Return the count of lines in the records that include the string "Left", and nothing besides it.

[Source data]
%%
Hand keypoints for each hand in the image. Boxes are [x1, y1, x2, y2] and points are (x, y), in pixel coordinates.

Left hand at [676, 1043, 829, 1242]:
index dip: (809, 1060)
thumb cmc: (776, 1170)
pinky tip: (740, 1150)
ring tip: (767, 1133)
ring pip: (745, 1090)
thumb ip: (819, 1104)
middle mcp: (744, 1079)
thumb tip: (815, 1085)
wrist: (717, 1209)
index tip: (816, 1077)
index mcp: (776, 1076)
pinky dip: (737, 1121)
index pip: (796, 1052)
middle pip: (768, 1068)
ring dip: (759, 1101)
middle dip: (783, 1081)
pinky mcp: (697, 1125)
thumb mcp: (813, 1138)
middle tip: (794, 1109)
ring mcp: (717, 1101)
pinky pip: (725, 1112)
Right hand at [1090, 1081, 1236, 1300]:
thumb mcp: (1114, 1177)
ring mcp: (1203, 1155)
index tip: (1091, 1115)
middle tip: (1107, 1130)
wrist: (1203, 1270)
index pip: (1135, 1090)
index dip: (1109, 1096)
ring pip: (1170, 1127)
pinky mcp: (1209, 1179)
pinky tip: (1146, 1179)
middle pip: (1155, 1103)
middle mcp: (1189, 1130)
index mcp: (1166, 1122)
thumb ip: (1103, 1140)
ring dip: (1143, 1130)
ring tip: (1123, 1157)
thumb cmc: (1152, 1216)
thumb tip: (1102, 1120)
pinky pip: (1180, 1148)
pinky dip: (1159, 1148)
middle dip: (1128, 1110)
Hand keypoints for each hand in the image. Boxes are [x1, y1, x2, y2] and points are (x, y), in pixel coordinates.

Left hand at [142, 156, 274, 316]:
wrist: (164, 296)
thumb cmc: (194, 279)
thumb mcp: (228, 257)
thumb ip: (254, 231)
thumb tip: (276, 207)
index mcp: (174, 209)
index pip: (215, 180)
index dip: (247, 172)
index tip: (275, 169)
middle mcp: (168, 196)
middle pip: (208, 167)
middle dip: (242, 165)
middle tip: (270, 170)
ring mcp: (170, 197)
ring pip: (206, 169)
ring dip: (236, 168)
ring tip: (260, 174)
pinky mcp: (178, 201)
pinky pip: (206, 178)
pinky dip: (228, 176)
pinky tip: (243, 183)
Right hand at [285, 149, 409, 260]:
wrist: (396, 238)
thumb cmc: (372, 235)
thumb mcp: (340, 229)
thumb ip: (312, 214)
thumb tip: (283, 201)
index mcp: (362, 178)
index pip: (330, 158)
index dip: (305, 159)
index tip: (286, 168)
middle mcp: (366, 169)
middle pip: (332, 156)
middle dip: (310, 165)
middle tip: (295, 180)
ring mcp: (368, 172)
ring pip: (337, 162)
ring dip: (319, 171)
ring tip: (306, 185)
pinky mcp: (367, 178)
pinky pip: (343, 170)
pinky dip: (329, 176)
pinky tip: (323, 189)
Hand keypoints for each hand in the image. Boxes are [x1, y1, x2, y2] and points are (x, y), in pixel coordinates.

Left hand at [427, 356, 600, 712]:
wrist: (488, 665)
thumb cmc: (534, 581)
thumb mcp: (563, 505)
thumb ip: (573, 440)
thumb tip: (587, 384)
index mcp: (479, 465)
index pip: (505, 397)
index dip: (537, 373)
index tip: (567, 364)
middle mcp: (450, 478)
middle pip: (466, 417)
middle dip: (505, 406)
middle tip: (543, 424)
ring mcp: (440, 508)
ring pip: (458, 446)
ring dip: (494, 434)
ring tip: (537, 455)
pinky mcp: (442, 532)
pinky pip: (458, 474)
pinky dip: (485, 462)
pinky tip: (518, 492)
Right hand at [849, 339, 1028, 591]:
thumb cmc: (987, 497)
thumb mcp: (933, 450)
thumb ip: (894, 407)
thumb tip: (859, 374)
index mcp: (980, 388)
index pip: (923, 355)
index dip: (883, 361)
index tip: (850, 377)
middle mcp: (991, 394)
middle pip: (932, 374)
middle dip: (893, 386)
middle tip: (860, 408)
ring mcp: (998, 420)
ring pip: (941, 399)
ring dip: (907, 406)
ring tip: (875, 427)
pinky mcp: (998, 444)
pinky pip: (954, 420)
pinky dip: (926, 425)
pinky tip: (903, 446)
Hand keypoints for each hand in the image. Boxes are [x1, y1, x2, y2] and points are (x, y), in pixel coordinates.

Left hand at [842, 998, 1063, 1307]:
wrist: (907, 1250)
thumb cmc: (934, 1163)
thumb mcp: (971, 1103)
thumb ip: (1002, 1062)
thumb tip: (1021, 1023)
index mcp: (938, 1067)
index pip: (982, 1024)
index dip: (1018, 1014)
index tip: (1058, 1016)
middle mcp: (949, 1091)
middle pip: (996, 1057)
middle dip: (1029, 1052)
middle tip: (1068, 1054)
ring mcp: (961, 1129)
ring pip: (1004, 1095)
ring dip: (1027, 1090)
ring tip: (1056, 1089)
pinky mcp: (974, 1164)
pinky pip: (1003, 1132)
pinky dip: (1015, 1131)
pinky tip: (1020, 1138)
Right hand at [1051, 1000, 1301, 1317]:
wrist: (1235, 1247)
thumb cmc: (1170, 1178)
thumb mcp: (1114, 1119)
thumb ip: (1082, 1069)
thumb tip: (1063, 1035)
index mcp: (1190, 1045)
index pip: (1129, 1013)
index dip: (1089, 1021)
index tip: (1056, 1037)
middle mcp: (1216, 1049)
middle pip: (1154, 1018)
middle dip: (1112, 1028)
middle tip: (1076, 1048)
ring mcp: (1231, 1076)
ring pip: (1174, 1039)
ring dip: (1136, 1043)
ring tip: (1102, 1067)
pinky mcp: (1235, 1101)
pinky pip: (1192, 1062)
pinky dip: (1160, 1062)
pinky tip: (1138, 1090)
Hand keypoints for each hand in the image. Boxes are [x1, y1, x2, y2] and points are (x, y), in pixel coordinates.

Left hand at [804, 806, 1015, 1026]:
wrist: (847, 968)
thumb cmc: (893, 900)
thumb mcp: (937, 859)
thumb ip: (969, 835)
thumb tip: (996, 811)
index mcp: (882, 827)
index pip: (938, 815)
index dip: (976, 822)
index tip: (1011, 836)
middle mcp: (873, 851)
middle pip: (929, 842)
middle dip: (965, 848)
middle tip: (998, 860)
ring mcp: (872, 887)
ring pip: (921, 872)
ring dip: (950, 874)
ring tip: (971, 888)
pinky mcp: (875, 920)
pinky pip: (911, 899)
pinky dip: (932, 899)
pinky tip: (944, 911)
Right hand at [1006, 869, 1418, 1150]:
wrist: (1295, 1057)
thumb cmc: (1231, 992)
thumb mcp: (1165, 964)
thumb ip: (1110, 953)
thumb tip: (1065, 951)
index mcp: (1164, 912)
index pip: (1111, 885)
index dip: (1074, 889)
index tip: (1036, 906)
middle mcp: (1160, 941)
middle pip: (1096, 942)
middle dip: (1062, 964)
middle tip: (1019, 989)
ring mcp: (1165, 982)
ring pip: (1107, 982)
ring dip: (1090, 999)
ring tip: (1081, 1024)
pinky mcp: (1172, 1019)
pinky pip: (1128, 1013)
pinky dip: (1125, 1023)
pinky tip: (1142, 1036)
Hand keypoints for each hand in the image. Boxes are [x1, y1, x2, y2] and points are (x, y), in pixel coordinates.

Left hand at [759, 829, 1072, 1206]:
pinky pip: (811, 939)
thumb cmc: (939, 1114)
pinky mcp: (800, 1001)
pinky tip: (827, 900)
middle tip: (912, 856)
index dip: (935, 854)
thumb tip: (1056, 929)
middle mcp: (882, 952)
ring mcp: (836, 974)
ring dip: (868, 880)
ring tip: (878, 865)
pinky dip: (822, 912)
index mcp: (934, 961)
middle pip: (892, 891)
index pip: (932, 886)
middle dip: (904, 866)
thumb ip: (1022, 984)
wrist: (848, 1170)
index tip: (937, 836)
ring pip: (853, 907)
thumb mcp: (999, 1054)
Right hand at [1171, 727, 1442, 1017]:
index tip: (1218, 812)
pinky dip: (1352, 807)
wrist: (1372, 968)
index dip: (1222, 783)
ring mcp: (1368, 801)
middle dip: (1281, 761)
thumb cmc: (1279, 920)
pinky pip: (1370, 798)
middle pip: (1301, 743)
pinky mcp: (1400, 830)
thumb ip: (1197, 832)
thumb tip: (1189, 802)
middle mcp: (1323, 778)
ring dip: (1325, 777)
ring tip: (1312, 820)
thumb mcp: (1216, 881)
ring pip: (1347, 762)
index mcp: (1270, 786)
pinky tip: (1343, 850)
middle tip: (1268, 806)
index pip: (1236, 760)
%%
#### [Exercise response]
6